The Australian Business Foundation was not afraid to tackle a diverse range of complex innovation system-related topics and issues and seeded many of Australia’s best innovation system researchers and economists such as Jane Marceau, Mark Dodgson and many others. Kennedy now runs her consultancy, the Kennedy Company.

But that was then. Today we have bigger problems to solve and little time to solve them.

Last week, the independent think tank, the Centre for Policy Development threw its proposed solution into the ring with the release of a report “Setting Direction: A Purposeful Approach to Modern Industry Policy.”

The report notes that governments should be cautious of completely disregarding the prevailing ‘free-markets’ orthodoxy, but that “sometimes the most economically efficient outcome is not the one that society would choose – and only governments, not markets, can decide these trade-offs.”

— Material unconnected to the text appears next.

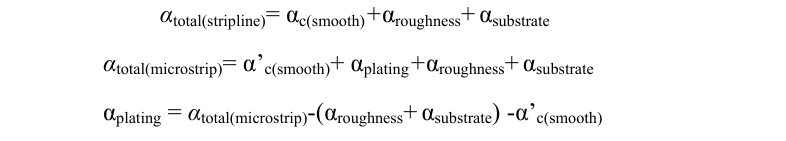
Fig. 6. Measured dielectric parameters on the different types of transmission lines and modes.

Industry and innovation policy and execution is one of those strategic areas where the markets are not enough, it says.

The report re-affirms what many industry and innovation sector leaders and participants have been wanting for some years – a coordinating agency that pulls together the threads of Australia’s national innovation system, much like Innovate UK or Vinnova in Sweden.

“This could be a one-stop shop for supporting the innovation and industry ecosystem – with a role to set grand visions; engage and get buy-in from leaders in industry, government and research (not just technical experts); facilitate collaborations; advise government; and coordinate funding.

“Such an institution would go beyond the responsibilities of current institutions like IISA, CSIRO, or the new NRF (although any one of these agencies could be given the mandate and resources to play this central role). It is also important that this kind of agency has the ability and mandate to coordinate across government agencies and jurisdictions.”